Work request: Please return the lines of the data that contain "cherry".

Material to process:
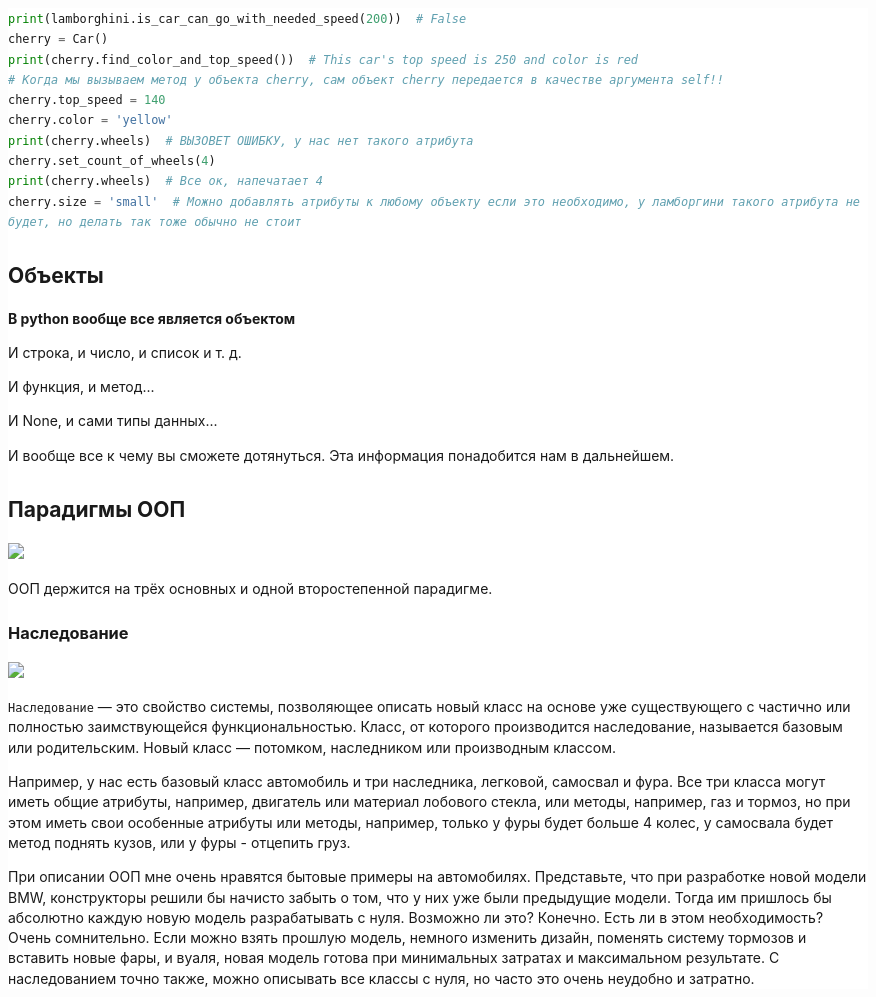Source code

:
```python
print(lamborghini.is_car_can_go_with_needed_speed(200))  # False
cherry = Car()
print(cherry.find_color_and_top_speed())  # This car's top speed is 250 and color is red
# Когда мы вызываем метод у объекта cherry, сам объект cherry передается в качестве аргумента self!!
cherry.top_speed = 140
cherry.color = 'yellow'
print(cherry.wheels)  # ВЫЗОВЕТ ОШИБКУ, у нас нет такого атрибута
cherry.set_count_of_wheels(4)
print(cherry.wheels)  # Все ок, напечатает 4
cherry.size = 'small'  # Можно добавлять атрибуты к любому объекту если это необходимо, у ламборгини такого атрибута не будет, но делать так тоже обычно не стоит 
```

## Объекты

**В python вообще все является объектом**

И строка, и число, и список и т. д.

И функция, и метод...

И None, и сами типы данных...

И вообще все к чему вы сможете дотянуться. Эта информация понадобится нам в дальнейшем.

## Парадигмы ООП

![](https://img1.joyreactor.cc/pics/post/%D0%BA%D0%BE%D0%BB%D0%B0-%D0%9E%D0%9E%D0%9F-geek-2269253.jpeg)

ООП держится на трёх основных и одной второстепенной парадигме.

### Наследование

![](https://studfile.net/html/71636/410/html_jr0To65ZHB.44IR/htmlconvd-QCA4hj_html_fadf8074562f39b7.png)

`Наследование` — это свойство системы, позволяющее описать новый класс на основе уже существующего с частично или
полностью заимствующейся функциональностью. Класс, от которого производится наследование, называется базовым или
родительским. Новый класс — потомком, наследником или производным классом.

Например, у нас есть базовый класс автомобиль и три наследника, легковой, самосвал и фура. Все три класса могут иметь
общие атрибуты, например, двигатель или материал лобового стекла, или методы, например, газ и тормоз, но при этом иметь
свои особенные атрибуты или методы, например, только у фуры будет больше 4 колес, у самосвала будет метод
поднять кузов, или у фуры - отцепить груз.

При описании ООП мне очень нравятся бытовые примеры на автомобилях. Представьте, что при разработке новой модели BMW,
конструкторы решили бы начисто забыть о том, что у них уже были предыдущие модели. Тогда им пришлось бы абсолютно
каждую новую модель разрабатывать с нуля. Возможно ли это? Конечно. Есть ли в этом необходимость? Очень сомнительно.
Если можно взять прошлую модель, немного изменить дизайн, поменять систему тормозов и вставить новые фары, и вуаля,
новая модель готова при минимальных затратах и максимальном результате. С наследованием точно также, можно описывать все
классы с нуля, но часто это очень неудобно и затратно.
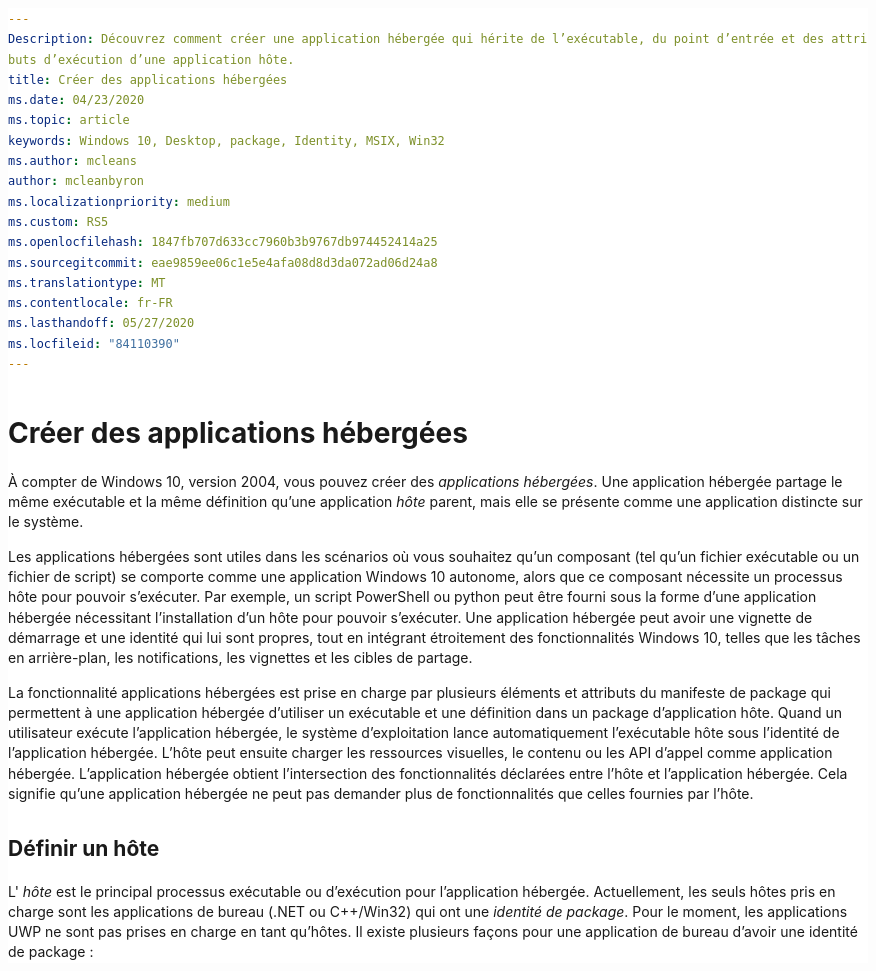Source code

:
 ```yaml
---
Description: Découvrez comment créer une application hébergée qui hérite de l’exécutable, du point d’entrée et des attributs d’exécution d’une application hôte.
title: Créer des applications hébergées
ms.date: 04/23/2020
ms.topic: article
keywords: Windows 10, Desktop, package, Identity, MSIX, Win32
ms.author: mcleans
author: mcleanbyron
ms.localizationpriority: medium
ms.custom: RS5
ms.openlocfilehash: 1847fb707d633cc7960b3b9767db974452414a25
ms.sourcegitcommit: eae9859ee06c1e5e4afa08d8d3da072ad06d24a8
ms.translationtype: MT
ms.contentlocale: fr-FR
ms.lasthandoff: 05/27/2020
ms.locfileid: "84110390"
---
```

# <a name="create-hosted-apps"></a>Créer des applications hébergées

À compter de Windows 10, version 2004, vous pouvez créer des *applications hébergées*. Une application hébergée partage le même exécutable et la même définition qu’une application *hôte* parent, mais elle se présente comme une application distincte sur le système.

Les applications hébergées sont utiles dans les scénarios où vous souhaitez qu’un composant (tel qu’un fichier exécutable ou un fichier de script) se comporte comme une application Windows 10 autonome, alors que ce composant nécessite un processus hôte pour pouvoir s’exécuter. Par exemple, un script PowerShell ou python peut être fourni sous la forme d’une application hébergée nécessitant l’installation d’un hôte pour pouvoir s’exécuter. Une application hébergée peut avoir une vignette de démarrage et une identité qui lui sont propres, tout en intégrant étroitement des fonctionnalités Windows 10, telles que les tâches en arrière-plan, les notifications, les vignettes et les cibles de partage.

La fonctionnalité applications hébergées est prise en charge par plusieurs éléments et attributs du manifeste de package qui permettent à une application hébergée d’utiliser un exécutable et une définition dans un package d’application hôte. Quand un utilisateur exécute l’application hébergée, le système d’exploitation lance automatiquement l’exécutable hôte sous l’identité de l’application hébergée. L’hôte peut ensuite charger les ressources visuelles, le contenu ou les API d’appel comme application hébergée. L’application hébergée obtient l’intersection des fonctionnalités déclarées entre l’hôte et l’application hébergée. Cela signifie qu’une application hébergée ne peut pas demander plus de fonctionnalités que celles fournies par l’hôte.

## <a name="define-a-host"></a>Définir un hôte

L' *hôte* est le principal processus exécutable ou d’exécution pour l’application hébergée. Actuellement, les seuls hôtes pris en charge sont les applications de bureau (.NET ou C++/Win32) qui ont une *identité de package*. Pour le moment, les applications UWP ne sont pas prises en charge en tant qu’hôtes. Il existe plusieurs façons pour une application de bureau d’avoir une identité de package :
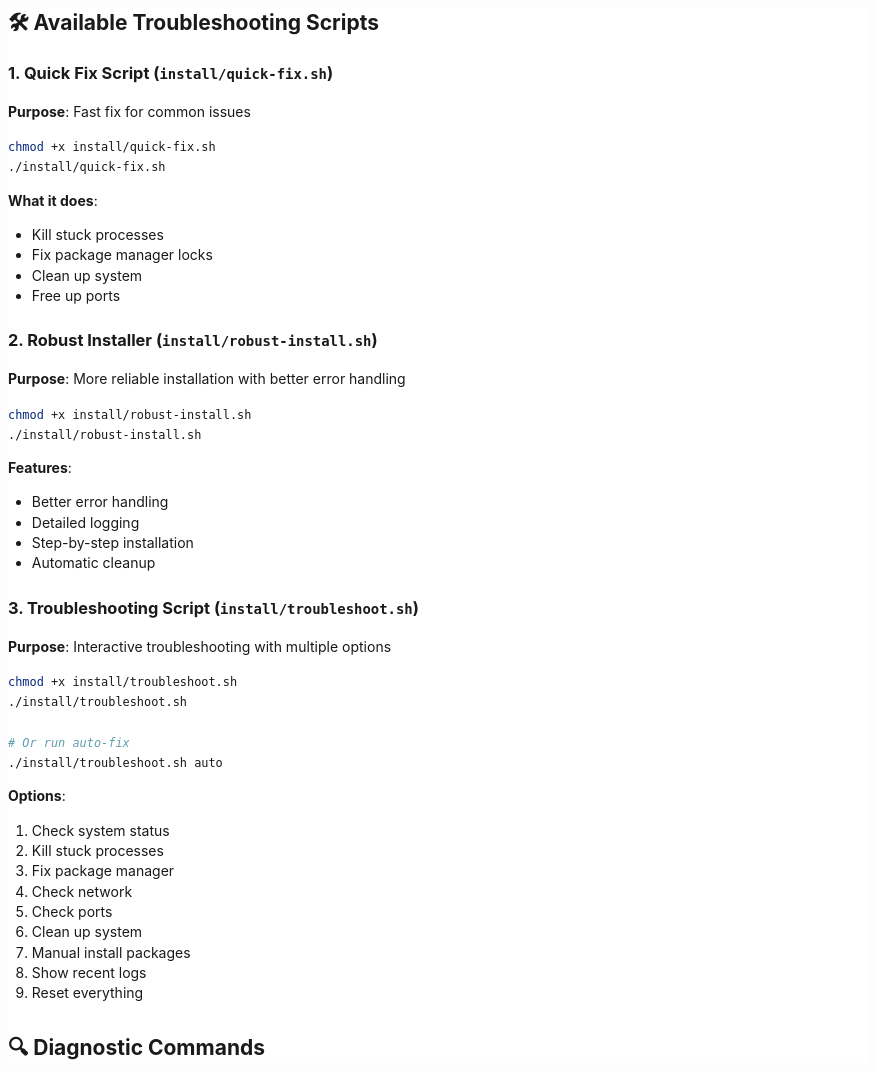 ## 🛠️ **Available Troubleshooting Scripts**

### **1. Quick Fix Script** (`install/quick-fix.sh`)
**Purpose**: Fast fix for common issues
```bash
chmod +x install/quick-fix.sh
./install/quick-fix.sh
```

**What it does**:
- Kill stuck processes
- Fix package manager locks
- Clean up system
- Free up ports

### **2. Robust Installer** (`install/robust-install.sh`)
**Purpose**: More reliable installation with better error handling
```bash
chmod +x install/robust-install.sh
./install/robust-install.sh
```

**Features**:
- Better error handling
- Detailed logging
- Step-by-step installation
- Automatic cleanup

### **3. Troubleshooting Script** (`install/troubleshoot.sh`)
**Purpose**: Interactive troubleshooting with multiple options
```bash
chmod +x install/troubleshoot.sh
./install/troubleshoot.sh

# Or run auto-fix
./install/troubleshoot.sh auto
```

**Options**:
1. Check system status
2. Kill stuck processes
3. Fix package manager
4. Check network
5. Check ports
6. Clean up system
7. Manual install packages
8. Show recent logs
9. Reset everything

## 🔍 **Diagnostic Commands**
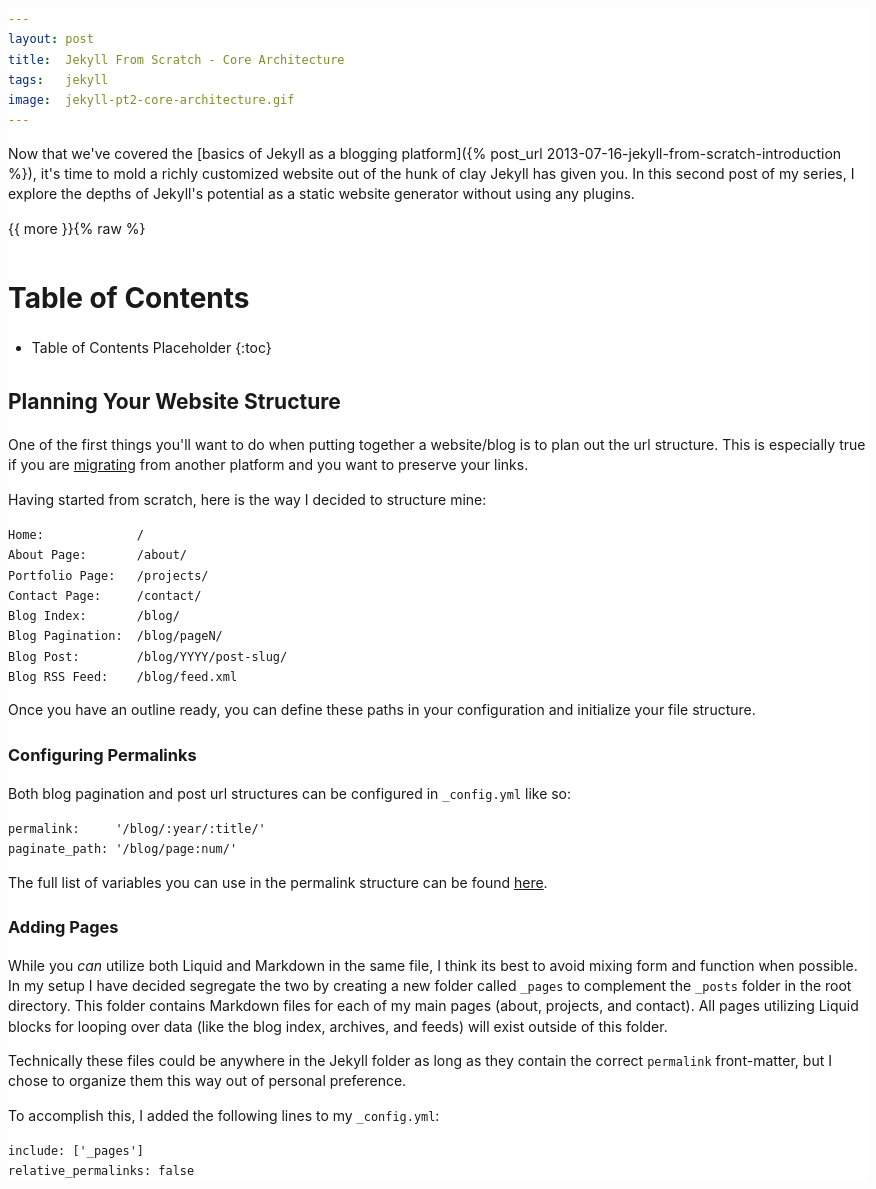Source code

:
 ```yaml
---
layout: post
title:  Jekyll From Scratch - Core Architecture
tags:   jekyll
image:  jekyll-pt2-core-architecture.gif
---
```


Now that we've covered the [basics of Jekyll as a blogging platform]({% post_url 2013-07-16-jekyll-from-scratch-introduction %}), it's time to mold a richly customized website out of the hunk of clay Jekyll has given you. In this second post of my series, I explore the depths of Jekyll's potential as a static website generator without using any plugins.

{{ more }}{% raw %}

# Table of Contents

* Table of Contents Placeholder
{:toc}

## Planning Your Website Structure

One of the first things you'll want to do when putting together a website/blog is to plan out the url structure. This is especially true if you are [migrating](http://jekyllrb.com/docs/migrations/) from another platform and you want to preserve your links.

Having started from scratch, here is the way I decided to structure mine:

	Home:             /
	About Page:       /about/
	Portfolio Page:   /projects/
	Contact Page:     /contact/
	Blog Index:       /blog/
	Blog Pagination:  /blog/pageN/
	Blog Post:        /blog/YYYY/post-slug/
	Blog RSS Feed:    /blog/feed.xml

Once you have an outline ready, you can define these paths in your configuration and initialize your file structure.

### Configuring Permalinks

Both blog pagination and post url structures can be configured in `_config.yml` like so:

	permalink:     '/blog/:year/:title/'
	paginate_path: '/blog/page:num/'

The full list of variables you can use in the permalink structure can be found [here](http://jekyllrb.com/docs/permalinks/).

### Adding Pages

While you *can* utilize both Liquid and Markdown in the same file, I think its best to avoid mixing form and function when possible.  In my setup I have decided segregate the two by creating a new folder called `_pages` to complement the `_posts` folder in the root directory. This folder contains Markdown files for each of my main pages (about, projects, and contact). All pages utilizing Liquid blocks for looping over data (like the blog index, archives, and feeds) will exist outside of this folder.

Technically these files could be anywhere in the Jekyll folder as long as they contain the correct `permalink` front-matter, but I chose to organize them this way out of personal preference.

To accomplish this, I added the following lines to my `_config.yml`: 

	include: ['_pages']
	relative_permalinks: false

Answer for this exercise:
cherry = Car()
print(cherry.find_color_and_top_speed())  # This car's top speed is 250 and color is red
# Когда мы вызываем метод у объекта cherry, сам объект cherry передается в качестве аргумента self!!
cherry.top_speed = 140
cherry.color = 'yellow'
print(cherry.wheels)  # ВЫЗОВЕТ ОШИБКУ, у нас нет такого атрибута
cherry.set_count_of_wheels(4)
print(cherry.wheels)  # Все ок, напечатает 4
cherry.size = 'small'  # Можно добавлять атрибуты к любому объекту если это необходимо, у ламборгини такого атрибута не будет, но делать так тоже обычно не стоит 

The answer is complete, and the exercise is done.